Last year we learned that the global tank storage company, Vopak, was teaming up with AltaGas to build a propane terminal at Prince Rupert (The Northern View May 5, 2017). The AltaGas project will be the first propane export terminal on Canada’s west coast. Now we learn that more flammable cargo may be riding the rails through the Bulkley Valley.

Vopak has applied for environmental certification to build a terminal for liquid bitumen refinery products (Interior News Oct 3, 2018). The Vopak Project would load Panamax class sea-going oil tankers, each holding 500,000 barrels of petroleum product. This project would see the first diesel oil tankers on the North Coast and would result in unprecedented oil-by-rail volumes on the CN rail line.
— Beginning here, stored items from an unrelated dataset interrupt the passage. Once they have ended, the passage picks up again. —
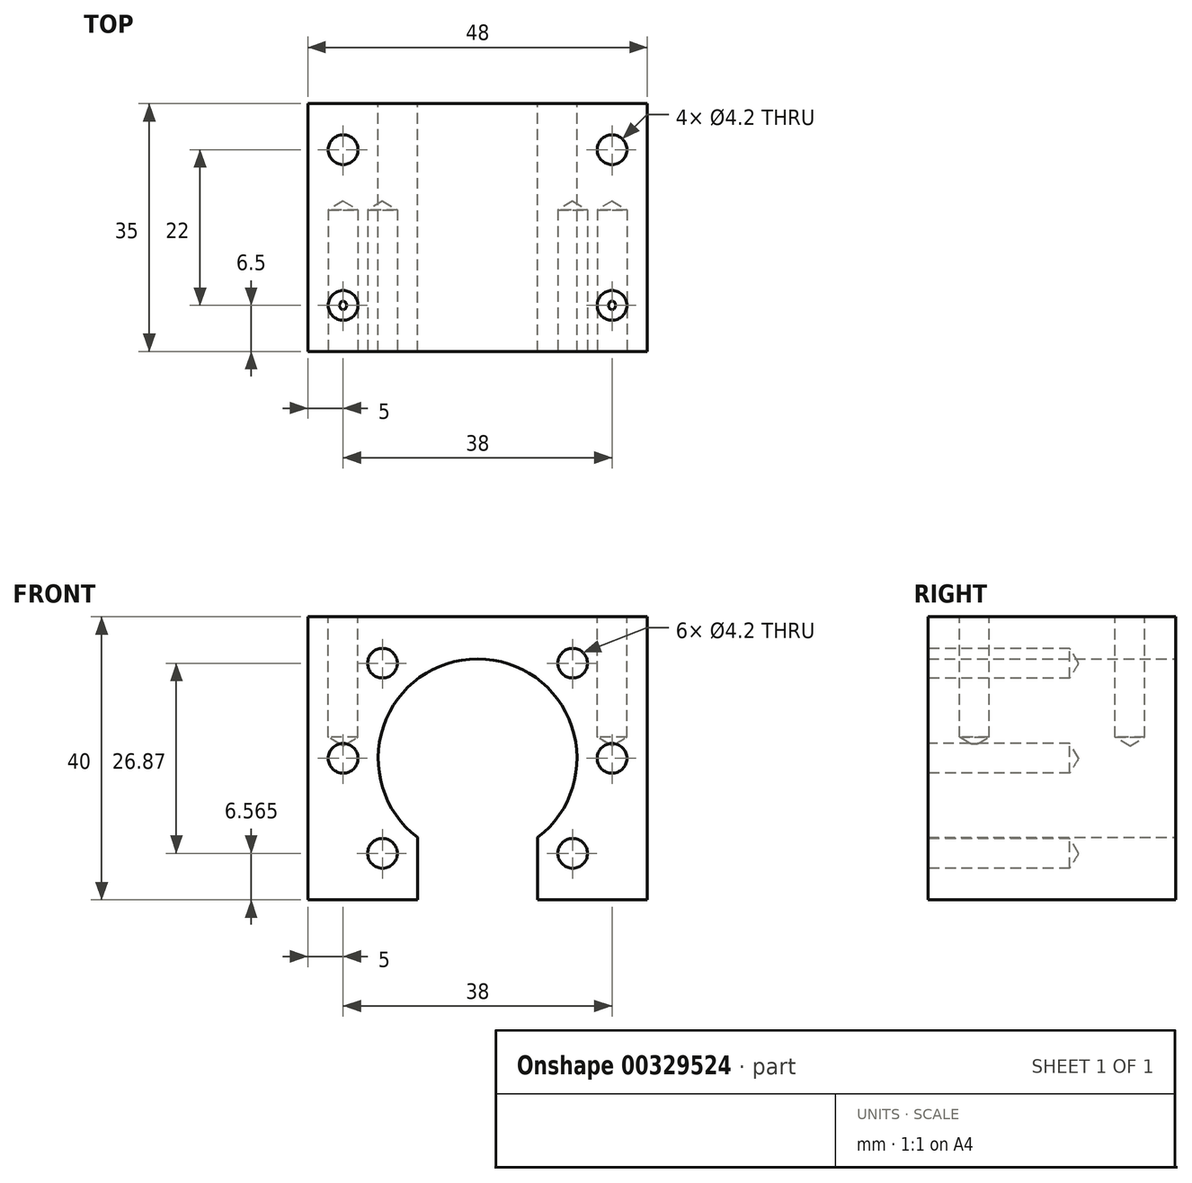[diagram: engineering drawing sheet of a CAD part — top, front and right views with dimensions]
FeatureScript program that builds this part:
annotation { "Feature Type Name" : "Feature", "Feature Type Description" : "" }
export const myFeature = defineFeature(function(context is Context, id is Id, definition is map)
    precondition{}
    {
        {
            var Q0;
            Q0=qCreatedBy(makeId("Front.planeOp"),FACE);
            var sketch = newSketch(context, id + "F0", { "sketchPlane" : qUnion([Q0])});
            skLineSegment(sketch, "E0.bottom", {"start": v(24, 20) * mm, "end": v(-24, 20) * mm});
            skLineSegment(sketch, "E0.top", {"start": v(24, -20) * mm, "end": v(8.5, -20) * mm});
            skLineSegment(sketch, "E0.left", {"start": v(24, 20) * mm, "end": v(24, -20) * mm});
            skLineSegment(sketch, "E0.right", {"start": v(-24, 20) * mm, "end": v(-24, -20) * mm});
            skPoint(sketch, "E0.middle", {"position": v(0, 0) * mm});
            skArc(sketch, "E1", {"start": v(8.5, -11.19) * mm, "mid": v(0, 14.05) * mm, "end": v(-8.5, -11.19) * mm});
            skLineSegment(sketch, "E2", {"start": v(-8.5, -11.19) * mm, "end": v(-8.5, -20) * mm});
            skLineSegment(sketch, "E3", {"start": v(8.5, -11.19) * mm, "end": v(8.5, -20) * mm});
            skLineSegment(sketch, "E4.trimOffspring", {"start": v(-8.5, -20) * mm, "end": v(-24, -20) * mm});
            skSolve(sketch);
        }
        {
            var Q0;
            Q0 = qSketchRegion(id + "F0", true);
            extrude(context, id + "F1", {"entities" : qUnion([Q0]), "endBound" : BoundingType.SYMMETRIC, "depth" : 35 * mm});
        }
        {
            var Q0;
            Q0=makeQuery(id+"F1.opExtrude","CAP_FACE",FACE,{"disambiguationData":[OSD([sQuery(id+"F0.wireOp",EDGE,"E0.bottom"),sQuery(id+"F0.wireOp",EDGE,"E0.top"),sQuery(id+"F0.wireOp",EDGE,"E0.left"),sQuery(id+"F0.wireOp",EDGE,"E0.right"),sQuery(id+"F0.wireOp",EDGE,"E1"),sQuery(id+"F0.wireOp",EDGE,"E2"),sQuery(id+"F0.wireOp",EDGE,"E3"),sQuery(id+"F0.wireOp",EDGE,"E4.trimOffspring")])],"isStart":false});
            var sketch = newSketch(context, id + "F2", { "sketchPlane" : qUnion([Q0])});
            skCircle(sketch, "E5", {"center": v(0, 0) * mm, "radius": 19 * mm, "construction": true});
            skPoint(sketch, "E6", {"position": v(-19, 0) * mm});
            skPoint(sketch, "E7", {"position": v(19, 0) * mm});
            skPoint(sketch, "E8", {"position": v(13.44, -13.44) * mm});
            skPoint(sketch, "E9", {"position": v(13.44, 13.44) * mm});
            skPoint(sketch, "E10", {"position": v(-13.44, 13.44) * mm});
            skPoint(sketch, "E11", {"position": v(-13.44, -13.44) * mm});
            skLineSegment(sketch, "E12", {"start": v(13.44, 13.44) * mm, "end": v(0, 0) * mm, "construction": true});
            skLineSegment(sketch, "E13", {"start": v(19, 0) * mm, "end": v(0, 0) * mm, "construction": true});
            skSolve(sketch);
        }
        {
            var Q0;
            Q0=sQuery(id+"F2.wireOp",VERTEX,"E10");
            var Q1;
            Q1=sQuery(id+"F2.wireOp",VERTEX,"E6");
            var Q2;
            Q2=sQuery(id+"F2.wireOp",VERTEX,"E11");
            var Q3;
            Q3=sQuery(id+"F2.wireOp",VERTEX,"E8");
            var Q4;
            Q4=sQuery(id+"F2.wireOp",VERTEX,"E7");
            var Q5;
            Q5=sQuery(id+"F2.wireOp",VERTEX,"E9");
            var Q6;
            Q6=makeQuery(id+"F1.opExtrude","SWEPT_BODY",BODY,{"disambiguationData":[OSD([sQuery(id+"F0.wireOp",EDGE,"E0.bottom"),sQuery(id+"F0.wireOp",EDGE,"E0.top"),sQuery(id+"F0.wireOp",EDGE,"E0.left"),sQuery(id+"F0.wireOp",EDGE,"E0.right"),sQuery(id+"F0.wireOp",EDGE,"E1"),sQuery(id+"F0.wireOp",EDGE,"E2"),sQuery(id+"F0.wireOp",EDGE,"E3"),sQuery(id+"F0.wireOp",EDGE,"E4.trimOffspring")])]});
            hole(context, id + "F3", {"style" : HoleStyle.SIMPLE, "endStyle" : HoleEndStyle.BLIND, "standardTappedOrClearance" : lookupTablePath({ "standard" : "ISO", "engagement" : "75%", "pitch" : "0.8 mm", "size" : "M5", "type" : "Tapped" }), "standardBlindInLast" : lookupTablePath({ "standard" : "ISO", "engagement" : "75%", "pitch" : "0.8 mm", "size" : "M5", "type" : "Tapped" }), "holeDiameter" : 4.2 * mm, "showTappedDepth" : true, "holeDepth" : 20 * mm, "tappedDepth" : 17.6 * mm, "tapClearance" : 3, "locations" : qUnion([Q0, Q1, Q2, Q3, Q4, Q5]), "scope" : qUnion([Q6]), "majorDiameter" : 5 * mm});
        }
        {
            var Q0;
            Q0=makeQuery(id+"F1.opExtrude","SWEPT_FACE",FACE,{"disambiguationData":[OSD([sQuery(id+"F0.wireOp",EDGE,"E0.bottom")])]});
            var sketch = newSketch(context, id + "F4", { "sketchPlane" : qUnion([Q0])});
            skPoint(sketch, "E14", {"position": v(-19, 11) * mm});
            skPoint(sketch, "E15", {"position": v(-19, -11) * mm});
            skPoint(sketch, "E16", {"position": v(19, -11) * mm});
            skPoint(sketch, "E17", {"position": v(19, 11) * mm});
            skSolve(sketch);
        }
        {
            var Q0;
            Q0=sQuery(id+"F4.wireOp",VERTEX,"E14");
            var Q1;
            Q1=sQuery(id+"F4.wireOp",VERTEX,"E15");
            var Q2;
            Q2=sQuery(id+"F4.wireOp",VERTEX,"E16");
            var Q3;
            Q3=sQuery(id+"F4.wireOp",VERTEX,"E17");
            var Q4;
            Q4=makeQuery(id+"F1.opExtrude","SWEPT_BODY",BODY,{"disambiguationData":[OSD([sQuery(id+"F0.wireOp",EDGE,"E0.bottom"),sQuery(id+"F0.wireOp",EDGE,"E0.top"),sQuery(id+"F0.wireOp",EDGE,"E0.left"),sQuery(id+"F0.wireOp",EDGE,"E0.right"),sQuery(id+"F0.wireOp",EDGE,"E1"),sQuery(id+"F0.wireOp",EDGE,"E2"),sQuery(id+"F0.wireOp",EDGE,"E3"),sQuery(id+"F0.wireOp",EDGE,"E4.trimOffspring")])]});
            hole(context, id + "F5", {"style" : HoleStyle.SIMPLE, "endStyle" : HoleEndStyle.BLIND, "standardTappedOrClearance" : lookupTablePath({ "standard" : "ISO", "engagement" : "75%", "pitch" : "0.8 mm", "size" : "M5", "type" : "Tapped" }), "standardBlindInLast" : lookupTablePath({ "standard" : "ISO", "engagement" : "75%", "pitch" : "0.8 mm", "size" : "M5", "type" : "Tapped" }), "holeDiameter" : 4.2 * mm, "showTappedDepth" : true, "holeDepth" : 17 * mm, "tappedDepth" : 14.6 * mm, "tapClearance" : 3, "locations" : qUnion([Q0, Q1, Q2, Q3]), "scope" : qUnion([Q4]), "majorDiameter" : 5 * mm});
        }
    });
The Interior News states “At full capacity, Vopak expects the 240 rail cars per day (60 for liquefied petroleum gas, 90 for clean petroleum products, such as diesel or gasoline, and 90 for methanol).” I respectfully dispute the word “clean” to describe these petroleum products. The CN rail line runs close to the Bulkley and Skeena rivers and these products are highly toxic to aquatic life if spilled.

Of most concern to communities along the CN line is the fact that, under the right conditions, they are explosive. Remember the disastrous explosion in Lac-Mégantic, Quebec involving only 73 tank cars of petroleum liquids? If you don’t remember, google “oil train explosions.”

If the Vopak project is approved, roughly 300 tank cars per day of flammable petroleum products could soon be rolling through our cities, towns and reserves.

I have one question. Are our communities ready for this?